Segment Start: Data for analysis

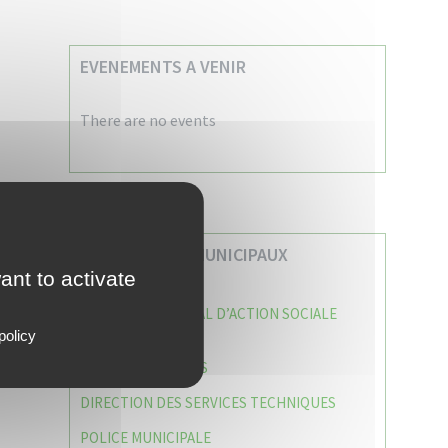
EVENEMENTS A VENIR
There are no events
VOS SERVICES MUNICIPAUX
ant to activate
CENTRE COMMUNAL D’ACTION SOCIALE
(C.C.A.S)
policy
CAISSE DES ÉCOLES
DIRECTION DES SERVICES TECHNIQUES
POLICE MUNICIPALE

Segment End: Data for analysis

Could you transcribe the records above exactly, leaving out any pictures?

Written answer:
EVENEMENTS A VENIR
There are no events
VOS SERVICES MUNICIPAUX
ant to activate
CENTRE COMMUNAL D’ACTION SOCIALE
(C.C.A.S)
policy
CAISSE DES ÉCOLES
DIRECTION DES SERVICES TECHNIQUES
POLICE MUNICIPALE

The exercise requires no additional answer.